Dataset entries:
==================================================

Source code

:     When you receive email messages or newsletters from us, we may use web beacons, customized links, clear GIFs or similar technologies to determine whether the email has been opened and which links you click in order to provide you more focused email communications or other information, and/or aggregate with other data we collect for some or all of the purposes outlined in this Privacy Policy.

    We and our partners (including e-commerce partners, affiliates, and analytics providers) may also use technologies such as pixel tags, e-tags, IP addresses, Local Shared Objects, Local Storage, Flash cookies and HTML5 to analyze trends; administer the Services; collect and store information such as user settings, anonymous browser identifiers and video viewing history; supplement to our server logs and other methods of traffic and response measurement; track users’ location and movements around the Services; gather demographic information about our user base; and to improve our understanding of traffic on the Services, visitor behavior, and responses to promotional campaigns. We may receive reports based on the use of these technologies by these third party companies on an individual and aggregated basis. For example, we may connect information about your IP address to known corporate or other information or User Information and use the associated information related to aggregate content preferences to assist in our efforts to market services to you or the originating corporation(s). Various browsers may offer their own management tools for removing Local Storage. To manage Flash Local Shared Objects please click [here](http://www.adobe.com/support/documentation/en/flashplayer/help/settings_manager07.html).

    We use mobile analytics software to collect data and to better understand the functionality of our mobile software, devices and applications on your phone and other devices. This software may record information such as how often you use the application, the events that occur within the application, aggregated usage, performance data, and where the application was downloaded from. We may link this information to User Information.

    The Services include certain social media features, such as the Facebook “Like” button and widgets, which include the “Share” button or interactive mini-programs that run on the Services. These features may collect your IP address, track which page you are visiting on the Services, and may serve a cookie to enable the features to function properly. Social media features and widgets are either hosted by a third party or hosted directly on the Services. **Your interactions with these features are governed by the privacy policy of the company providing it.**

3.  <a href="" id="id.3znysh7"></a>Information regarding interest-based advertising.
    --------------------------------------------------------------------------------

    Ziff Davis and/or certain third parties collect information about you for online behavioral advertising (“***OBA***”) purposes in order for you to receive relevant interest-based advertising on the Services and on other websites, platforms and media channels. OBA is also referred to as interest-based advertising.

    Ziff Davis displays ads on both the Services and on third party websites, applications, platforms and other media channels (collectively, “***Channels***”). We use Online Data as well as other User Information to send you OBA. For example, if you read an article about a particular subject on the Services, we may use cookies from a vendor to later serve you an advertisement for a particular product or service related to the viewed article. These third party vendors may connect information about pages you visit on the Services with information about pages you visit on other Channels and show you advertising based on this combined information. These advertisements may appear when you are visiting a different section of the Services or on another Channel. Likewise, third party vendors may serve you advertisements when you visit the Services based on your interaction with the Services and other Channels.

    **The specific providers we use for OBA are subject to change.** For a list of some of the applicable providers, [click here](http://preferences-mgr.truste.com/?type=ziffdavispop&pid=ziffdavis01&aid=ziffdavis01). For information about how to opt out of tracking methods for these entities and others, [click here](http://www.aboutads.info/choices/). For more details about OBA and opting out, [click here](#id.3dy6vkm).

==================================================

What the task requires:
In full and without alteration, transcribe the entries above.

The completed task:
Source code

:     When you receive email messages or newsletters from us, we may use web beacons, customized links, clear GIFs or similar technologies to determine whether the email has been opened and which links you click in order to provide you more focused email communications or other information, and/or aggregate with other data we collect for some or all of the purposes outlined in this Privacy Policy.

    We and our partners (including e-commerce partners, affiliates, and analytics providers) may also use technologies such as pixel tags, e-tags, IP addresses, Local Shared Objects, Local Storage, Flash cookies and HTML5 to analyze trends; administer the Services; collect and store information such as user settings, anonymous browser identifiers and video viewing history; supplement to our server logs and other methods of traffic and response measurement; track users’ location and movements around the Services; gather demographic information about our user base; and to improve our understanding of traffic on the Services, visitor behavior, and responses to promotional campaigns. We may receive reports based on the use of these technologies by these third party companies on an individual and aggregated basis. For example, we may connect information about your IP address to known corporate or other information or User Information and use the associated information related to aggregate content preferences to assist in our efforts to market services to you or the originating corporation(s). Various browsers may offer their own management tools for removing Local Storage. To manage Flash Local Shared Objects please click [here](http://www.adobe.com/support/documentation/en/flashplayer/help/settings_manager07.html).

    We use mobile analytics software to collect data and to better understand the functionality of our mobile software, devices and applications on your phone and other devices. This software may record information such as how often you use the application, the events that occur within the application, aggregated usage, performance data, and where the application was downloaded from. We may link this information to User Information.

    The Services include certain social media features, such as the Facebook “Like” button and widgets, which include the “Share” button or interactive mini-programs that run on the Services. These features may collect your IP address, track which page you are visiting on the Services, and may serve a cookie to enable the features to function properly. Social media features and widgets are either hosted by a third party or hosted directly on the Services. **Your interactions with these features are governed by the privacy policy of the company providing it.**

3.  <a href="" id="id.3znysh7"></a>Information regarding interest-based advertising.
    --------------------------------------------------------------------------------

    Ziff Davis and/or certain third parties collect information about you for online behavioral advertising (“***OBA***”) purposes in order for you to receive relevant interest-based advertising on the Services and on other websites, platforms and media channels. OBA is also referred to as interest-based advertising.

    Ziff Davis displays ads on both the Services and on third party websites, applications, platforms and other media channels (collectively, “***Channels***”). We use Online Data as well as other User Information to send you OBA. For example, if you read an article about a particular subject on the Services, we may use cookies from a vendor to later serve you an advertisement for a particular product or service related to the viewed article. These third party vendors may connect information about pages you visit on the Services with information about pages you visit on other Channels and show you advertising based on this combined information. These advertisements may appear when you are visiting a different section of the Services or on another Channel. Likewise, third party vendors may serve you advertisements when you visit the Services based on your interaction with the Services and other Channels.

    **The specific providers we use for OBA are subject to change.** For a list of some of the applicable providers, [click here](http://preferences-mgr.truste.com/?type=ziffdavispop&pid=ziffdavis01&aid=ziffdavis01). For information about how to opt out of tracking methods for these entities and others, [click here](http://www.aboutads.info/choices/). For more details about OBA and opting out, [click here](#id.3dy6vkm).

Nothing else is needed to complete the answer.